A Férias Vivas Consultoria se sentiu compelida, após o acidente ocorrido dia 08/01/2022 no município de Capitólio, em apresentar algumas reflexões sobre o gerenciamento de riscos especificamente no turismo da região.

Capitólio, município localizado a cerca de 300 quilômetros de Belo Horizonte, destino turístico aclamado por diversos turistas, virou motivo de pânico neste início de ano. Viajantes que passavam suas férias no local foram vítimas do deslizamento de uma rocha que atingiu embarcações nos cânions de Furnas. Ao todo, dez pessoas morreram após o desabamento.
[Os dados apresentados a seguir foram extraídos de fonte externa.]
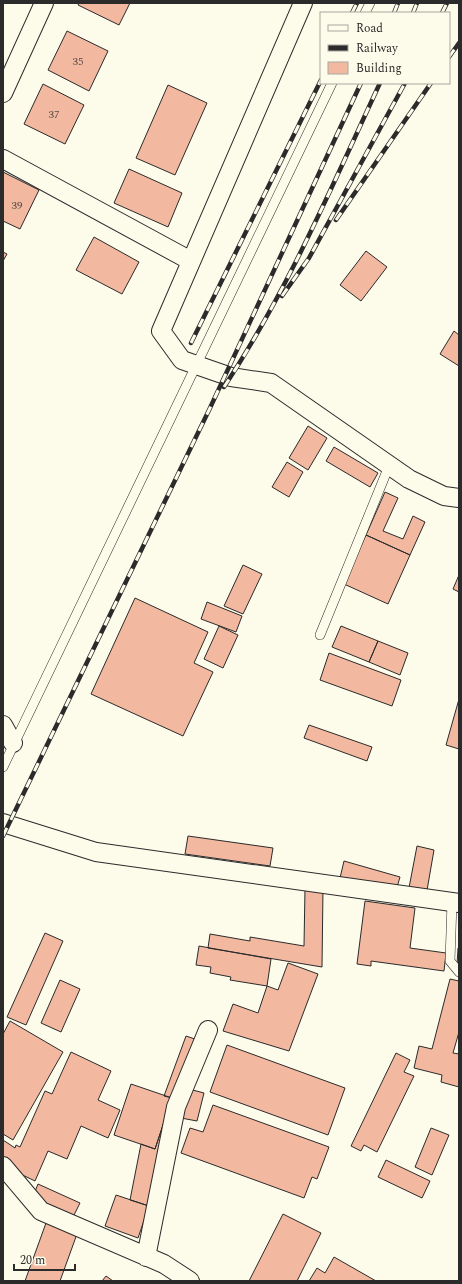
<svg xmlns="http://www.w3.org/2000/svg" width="462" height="1284" font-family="Spectral,serif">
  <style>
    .building { fill: #f2b8a0; stroke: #2b2b2b }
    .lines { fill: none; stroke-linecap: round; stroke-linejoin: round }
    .service-casing { stroke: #2b2b2b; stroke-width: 10 }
    .minor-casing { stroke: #2b2b2b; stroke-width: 20 }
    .service { stroke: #fdfbea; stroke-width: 9 }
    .minor { stroke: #fdfbea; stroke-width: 18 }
    .rail-casing { stroke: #2b2b2b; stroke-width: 4.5 }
    .rail { stroke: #fdfbea; stroke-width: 3; stroke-dasharray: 9; stroke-linecap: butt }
    .labels { text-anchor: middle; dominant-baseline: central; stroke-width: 3; stroke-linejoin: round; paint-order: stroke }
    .number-label { font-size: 11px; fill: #5d4e48 }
  </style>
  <rect width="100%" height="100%" fill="#fdfbea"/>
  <path class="building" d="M79 3H130L119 25 78 5Z
    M67 31 108 51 89 91 48 70Z
    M43 84 84 105 65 144 24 124Z
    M168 85 207 103 175 175 136 158Z
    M129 169 182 193 168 227 114 203Z
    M3 172 39 190 20 229 3 221Z
    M94 237 139 262 122 294 76 270Z
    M366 251 387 267 361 301 340 285Z
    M3 252 7 254 3 261Z
    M454 331 459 335V366L440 354Z
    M308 426 327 438 308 470 289 458Z
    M334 447 378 473 370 487 326 461Z
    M287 462 303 472 289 497 272 487Z
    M385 492 398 498 383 531 403 539 413 516 425 522 410 555 366 535Z
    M366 535 410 555 388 604 344 584Z
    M243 565 262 574 243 614 224 606Z
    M459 575V592L453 589Z
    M135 598 208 632 194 663 213 672 183 736 91 694Z
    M207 602 242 616 236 632 201 619Z
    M219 626 238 635 223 668 204 659Z
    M341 626 378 641 369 662 332 647Z
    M378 641 408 653 400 675 369 662Z
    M329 653 401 680 392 706 320 680Z
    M459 699V749L446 745Z
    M309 725 372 747 367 761 304 738Z
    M188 836 273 848 270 866 185 854Z
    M417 846 434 850 426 896 408 893Z
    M344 861 400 877 395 894 340 878Z
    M305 888H323L322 967 208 948 210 934 250 941V937L304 946Z
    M365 901 415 908 410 948 446 953 444 971 371 961V966L357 964Z
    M45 933 63 941 26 1025 7 1017Z
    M199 946 271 959 267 986 230 980 231 977 210 973 211 967 196 965Z
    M458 948H459V965H457Z
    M288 963 318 974 289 1051 223 1031 233 1004 258 1013 267 986 278 990Z
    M450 979 459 981V1032L453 1053 459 1054V1087L441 1082 442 1075 414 1068 419 1046 432 1049Z
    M60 980 80 989 61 1032 41 1023Z
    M10 1021 63 1052 13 1140 3 1134V1034Z
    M186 1036 198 1040 149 1206 130 1200 141 1144 155 1149 172 1098 164 1096Z
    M227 1045 345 1088 328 1135 210 1092Z
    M71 1052 111 1071 98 1100 120 1110 108 1138 81 1126 67 1159 48 1151 35 1181 6 1167 3 1161V1140L15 1148 16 1145 20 1147 45 1091 52 1094Z
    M396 1053 410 1060 404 1072 414 1076 377 1152 364 1145 361 1151 351 1146Z
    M131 1084 172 1098 155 1149 114 1135Z
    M189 1089 204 1093 197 1121 181 1118Z
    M213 1105 329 1147 317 1179 312 1177 304 1198 181 1153 190 1128 203 1132Z
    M431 1128 449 1135 432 1175 415 1167Z
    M386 1160 430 1181 422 1198 378 1177Z
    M38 1184 80 1203 73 1217 32 1199Z
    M116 1195 149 1206 138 1238 105 1226Z
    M283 1214 321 1233 297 1281H249Z
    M46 1223 77 1234 60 1281H25Z
    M334 1257 376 1281H309L317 1268 325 1273Z
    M106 1276 113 1281H102Z"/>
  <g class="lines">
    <defs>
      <path id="service" d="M365 13 370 3
        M320 635 389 466
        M3 767 332 83
        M452 902 450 961 459 972"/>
      <path id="minor" d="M303 3 161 331 182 360 231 377 271 383 409 479 444 496 459 498
        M3 93 44 3
        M3 159 191 261
        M3 725 13 743
        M3 823 96 852 459 903
        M3 1166 41 1211 164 1264 190 1281
        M146 1257 176 1107 208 1030"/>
    </defs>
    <use href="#service" class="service-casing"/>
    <use href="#minor" class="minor-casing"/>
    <use href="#service" class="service"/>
    <use href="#minor" class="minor"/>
    <defs>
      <path id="rail" d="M352 13 357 3
        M394 13 398 3
        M413 13 417 3
        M442 13 447 3
        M449 57 459 43
        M336 220 431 83
        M282 296 309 258 405 83
        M191 343 321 80
        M224 387C287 292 332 186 380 83
        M3 836 210 408 361 83"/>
    </defs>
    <use href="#rail" class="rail-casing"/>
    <use href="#rail" class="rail"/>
  </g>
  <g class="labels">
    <g class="number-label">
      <text x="78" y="61">35</text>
      <text x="54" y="114">37</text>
      <text x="17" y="205">39</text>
    </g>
  </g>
  <rect width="462" height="1284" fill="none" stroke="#2b2b2b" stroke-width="8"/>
  <rect x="320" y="12" width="130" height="72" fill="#fdfbea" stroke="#a9a89e"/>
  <rect x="328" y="25" width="20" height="6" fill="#fdfbea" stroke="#a9a89e"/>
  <text x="356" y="32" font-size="12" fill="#2b2b2b">Road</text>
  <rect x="328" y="45" width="20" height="6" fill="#2b2b2b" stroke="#a9a89e"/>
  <text x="356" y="52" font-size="12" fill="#2b2b2b">Railway</text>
  <rect x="328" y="62" width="20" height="12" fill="#f2b8a0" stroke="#a9a89e"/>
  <text x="356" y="72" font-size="12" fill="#2b2b2b">Building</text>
  <path d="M14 1264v6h61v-6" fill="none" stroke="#2b2b2b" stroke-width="2"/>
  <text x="20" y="1264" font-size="12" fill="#2b2b2b" stroke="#fdfbea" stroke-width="3" paint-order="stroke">20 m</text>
</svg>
Vídeos que viralizaram nas redes sociais, mostram o paredão se desprendendo dos canions e atingindo os barcos de passeio no local.

Não podemos afirmar que o acidente foi uma fatalidade. 

O acidente foi fruto de um desastre natural, mas isso não quer dizer que as mortes não poderiam ter sido evitadas. Os dados levantados pela Férias Vivas apontam que 99% dos acidentes registrados poderiam não ter acontecido.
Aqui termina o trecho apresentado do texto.